Na avaliação do diretor da área de consultoria para telecomunicação da Deloitte, Rogerio Roman, as teles convivem com o desafio de trazer rentabilidade à sua base de usuários usando as diversas tecnologias. “É preciso investir para garantir cobertura e qualidade, mas sem abrir mão de novas receitas (como os ganhos futuros em 4G)”, diz Roman, acrescentando que a receita com produtos tradicionais, como de voz ou mensagem de texto, trafegados numa rede de 2G, vem caindo.

Para Vinicius Dalben, diretor de operações da Huawei, empresa que fornece equipamentos às teles, a ampliação da cobertura 3G é essencial para a redução das zonas sem sinal da cobertura de quarta geração. Ele observa que as operadoras têm revisado para cima seus planos de expansão das redes destinados a dar uma maior abrangência de cobertura ao 3G. “Está havendo um aumento entre todas as classes de consumidores de internet móvel, obrigando as empresas a ampliar o foco na infraestrutura da terceira geração.”

A presidente do Sindicato Nacional das Empresas Prestadoras de Serviços em Telecomunicações (Sinstal), Vivien Suruagy, também demonstra preocupação com o lançamento do 4G, uma vez que ainda faltam avanços no 3G. “O 4G brasileiro pode acabar sendo para inglês ver. Está sendo construída uma casa sem fundação”, compara.

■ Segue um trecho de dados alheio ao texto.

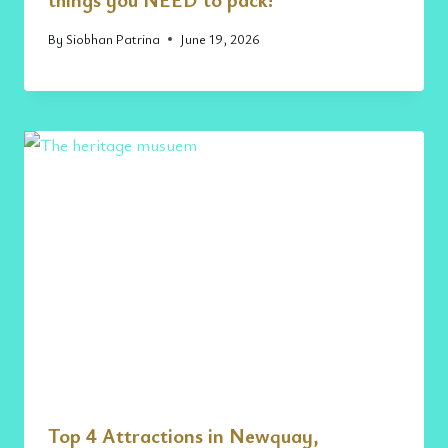
By
Siobhan Patrina
June 19, 2026
Top 4 Attractions in Newquay,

A intenção do governo e da Anatel é usar a licitação de uma nova faixa de frequência destinada ao 4G, de 700 megahertz (MHz) prevista para abril de 2014, como contrapartida à antecipação da universalização da cobertura 3G, de 2018 para 2017 ou até mesmo 2016. Segundo o presidente da Anatel, João Rezende, seria possível antecipar, nos próximos três anos, a cobertura 3G em 1,5 mil municípios.

Segundo dados da Anatel, em junho, a Vivo operava 3G em 3,1 mil cidades, Claro em 1,1 mil, TIM em 898 e a Oi em 864.